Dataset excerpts
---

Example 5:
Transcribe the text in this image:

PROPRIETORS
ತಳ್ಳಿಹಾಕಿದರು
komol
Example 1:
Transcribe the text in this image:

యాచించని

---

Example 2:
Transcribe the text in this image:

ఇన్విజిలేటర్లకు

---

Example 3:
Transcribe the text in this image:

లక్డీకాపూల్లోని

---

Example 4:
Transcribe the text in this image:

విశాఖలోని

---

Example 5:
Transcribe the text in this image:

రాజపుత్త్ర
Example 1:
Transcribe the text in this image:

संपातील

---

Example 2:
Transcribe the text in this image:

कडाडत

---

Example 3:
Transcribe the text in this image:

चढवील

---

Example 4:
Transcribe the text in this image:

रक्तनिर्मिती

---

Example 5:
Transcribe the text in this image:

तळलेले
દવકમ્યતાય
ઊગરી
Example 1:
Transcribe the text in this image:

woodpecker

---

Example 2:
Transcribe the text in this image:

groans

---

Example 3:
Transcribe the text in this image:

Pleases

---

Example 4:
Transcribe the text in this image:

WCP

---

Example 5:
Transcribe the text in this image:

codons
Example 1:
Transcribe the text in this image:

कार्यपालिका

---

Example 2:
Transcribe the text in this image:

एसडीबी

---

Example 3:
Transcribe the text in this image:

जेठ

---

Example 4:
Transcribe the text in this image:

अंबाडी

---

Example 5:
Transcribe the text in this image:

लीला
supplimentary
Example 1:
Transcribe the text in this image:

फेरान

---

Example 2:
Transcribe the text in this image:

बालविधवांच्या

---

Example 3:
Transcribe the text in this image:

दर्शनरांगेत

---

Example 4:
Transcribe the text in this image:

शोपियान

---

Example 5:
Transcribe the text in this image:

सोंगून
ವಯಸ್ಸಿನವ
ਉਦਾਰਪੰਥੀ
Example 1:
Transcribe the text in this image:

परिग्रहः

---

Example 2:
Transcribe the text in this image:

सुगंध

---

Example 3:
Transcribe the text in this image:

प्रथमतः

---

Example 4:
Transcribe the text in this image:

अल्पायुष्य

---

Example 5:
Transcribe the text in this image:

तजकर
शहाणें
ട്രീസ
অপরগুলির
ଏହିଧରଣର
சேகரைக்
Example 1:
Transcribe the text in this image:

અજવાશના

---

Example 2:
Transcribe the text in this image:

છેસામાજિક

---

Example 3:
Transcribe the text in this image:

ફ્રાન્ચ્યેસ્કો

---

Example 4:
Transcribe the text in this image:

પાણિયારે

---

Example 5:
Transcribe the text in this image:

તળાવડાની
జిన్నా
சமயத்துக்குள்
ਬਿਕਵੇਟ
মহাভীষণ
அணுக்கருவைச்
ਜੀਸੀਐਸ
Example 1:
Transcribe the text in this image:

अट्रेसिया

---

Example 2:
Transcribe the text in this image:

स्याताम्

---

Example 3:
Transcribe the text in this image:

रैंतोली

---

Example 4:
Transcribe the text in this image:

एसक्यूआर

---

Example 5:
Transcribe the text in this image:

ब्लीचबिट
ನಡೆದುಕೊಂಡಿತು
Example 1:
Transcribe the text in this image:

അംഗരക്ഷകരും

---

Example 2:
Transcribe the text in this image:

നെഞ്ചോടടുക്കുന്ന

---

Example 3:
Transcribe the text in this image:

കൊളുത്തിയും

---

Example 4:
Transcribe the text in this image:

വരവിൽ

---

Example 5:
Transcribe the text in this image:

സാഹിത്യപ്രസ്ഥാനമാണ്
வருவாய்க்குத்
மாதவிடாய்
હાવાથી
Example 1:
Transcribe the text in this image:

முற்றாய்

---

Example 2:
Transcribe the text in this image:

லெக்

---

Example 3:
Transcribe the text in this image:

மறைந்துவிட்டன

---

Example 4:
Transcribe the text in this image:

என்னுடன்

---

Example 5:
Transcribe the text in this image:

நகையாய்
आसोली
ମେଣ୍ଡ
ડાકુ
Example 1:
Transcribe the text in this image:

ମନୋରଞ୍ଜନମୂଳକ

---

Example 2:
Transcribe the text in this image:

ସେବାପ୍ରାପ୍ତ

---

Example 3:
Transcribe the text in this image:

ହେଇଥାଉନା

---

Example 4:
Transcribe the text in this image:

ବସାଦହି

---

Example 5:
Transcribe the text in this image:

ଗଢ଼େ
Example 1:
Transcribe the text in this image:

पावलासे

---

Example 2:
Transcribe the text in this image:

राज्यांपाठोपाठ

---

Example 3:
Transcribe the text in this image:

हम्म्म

DIRECTIONS FOR THIS TASK
Nothing in the entries should be skipped. Output them all exactly.

OUTPUT OF THE TASK
---

Example 5:
Transcribe the text in this image:

PROPRIETORS
ತಳ್ಳಿಹಾಕಿದರು
komol
Example 1:
Transcribe the text in this image:

యాచించని

---

Example 2:
Transcribe the text in this image:

ఇన్విజిలేటర్లకు

---

Example 3:
Transcribe the text in this image:

లక్డీకాపూల్లోని

---

Example 4:
Transcribe the text in this image:

విశాఖలోని

---

Example 5:
Transcribe the text in this image:

రాజపుత్త్ర
Example 1:
Transcribe the text in this image:

संपातील

---

Example 2:
Transcribe the text in this image:

कडाडत

---

Example 3:
Transcribe the text in this image:

चढवील

---

Example 4:
Transcribe the text in this image:

रक्तनिर्मिती

---

Example 5:
Transcribe the text in this image:

तळलेले
દવકમ્યતાય
ઊગરી
Example 1:
Transcribe the text in this image:

woodpecker

---

Example 2:
Transcribe the text in this image:

groans

---

Example 3:
Transcribe the text in this image:

Pleases

---

Example 4:
Transcribe the text in this image:

WCP

---

Example 5:
Transcribe the text in this image:

codons
Example 1:
Transcribe the text in this image:

कार्यपालिका

---

Example 2:
Transcribe the text in this image:

एसडीबी

---

Example 3:
Transcribe the text in this image:

जेठ

---

Example 4:
Transcribe the text in this image:

अंबाडी

---

Example 5:
Transcribe the text in this image:

लीला
supplimentary
Example 1:
Transcribe the text in this image:

फेरान

---

Example 2:
Transcribe the text in this image:

बालविधवांच्या

---

Example 3:
Transcribe the text in this image:

दर्शनरांगेत

---

Example 4:
Transcribe the text in this image:

शोपियान

---

Example 5:
Transcribe the text in this image:

सोंगून
ವಯಸ್ಸಿನವ
ਉਦਾਰਪੰਥੀ
Example 1:
Transcribe the text in this image:

परिग्रहः

---

Example 2:
Transcribe the text in this image:

सुगंध

---

Example 3:
Transcribe the text in this image:

प्रथमतः

---

Example 4:
Transcribe the text in this image:

अल्पायुष्य

---

Example 5:
Transcribe the text in this image:

तजकर
शहाणें
ട്രീസ
অপরগুলির
ଏହିଧରଣର
சேகரைக்
Example 1:
Transcribe the text in this image:

અજવાશના

---

Example 2:
Transcribe the text in this image:

છેસામાજિક

---

Example 3:
Transcribe the text in this image:

ફ્રાન્ચ્યેસ્કો

---

Example 4:
Transcribe the text in this image:

પાણિયારે

---

Example 5:
Transcribe the text in this image:

તળાવડાની
జిన్నా
சமயத்துக்குள்
ਬਿਕਵੇਟ
মহাভীষণ
அணுக்கருவைச்
ਜੀਸੀਐਸ
Example 1:
Transcribe the text in this image:

अट्रेसिया

---

Example 2:
Transcribe the text in this image:

स्याताम्

---

Example 3:
Transcribe the text in this image:

रैंतोली

---

Example 4:
Transcribe the text in this image:

एसक्यूआर

---

Example 5:
Transcribe the text in this image:

ब्लीचबिट
ನಡೆದುಕೊಂಡಿತು
Example 1:
Transcribe the text in this image:

അംഗരക്ഷകരും

---

Example 2:
Transcribe the text in this image:

നെഞ്ചോടടുക്കുന്ന

---

Example 3:
Transcribe the text in this image:

കൊളുത്തിയും

---

Example 4:
Transcribe the text in this image:

വരവിൽ

---

Example 5:
Transcribe the text in this image:

സാഹിത്യപ്രസ്ഥാനമാണ്
வருவாய்க்குத்
மாதவிடாய்
હાવાથી
Example 1:
Transcribe the text in this image:

முற்றாய்

---

Example 2:
Transcribe the text in this image:

லெக்

---

Example 3:
Transcribe the text in this image:

மறைந்துவிட்டன

---

Example 4:
Transcribe the text in this image:

என்னுடன்

---

Example 5:
Transcribe the text in this image:

நகையாய்
आसोली
ମେଣ୍ଡ
ડાકુ
Example 1:
Transcribe the text in this image:

ମନୋରଞ୍ଜନମୂଳକ

---

Example 2:
Transcribe the text in this image:

ସେବାପ୍ରାପ୍ତ

---

Example 3:
Transcribe the text in this image:

ହେଇଥାଉନା

---

Example 4:
Transcribe the text in this image:

ବସାଦହି

---

Example 5:
Transcribe the text in this image:

ଗଢ଼େ
Example 1:
Transcribe the text in this image:

पावलासे

---

Example 2:
Transcribe the text in this image:

राज्यांपाठोपाठ

---

Example 3:
Transcribe the text in this image:

हम्म्म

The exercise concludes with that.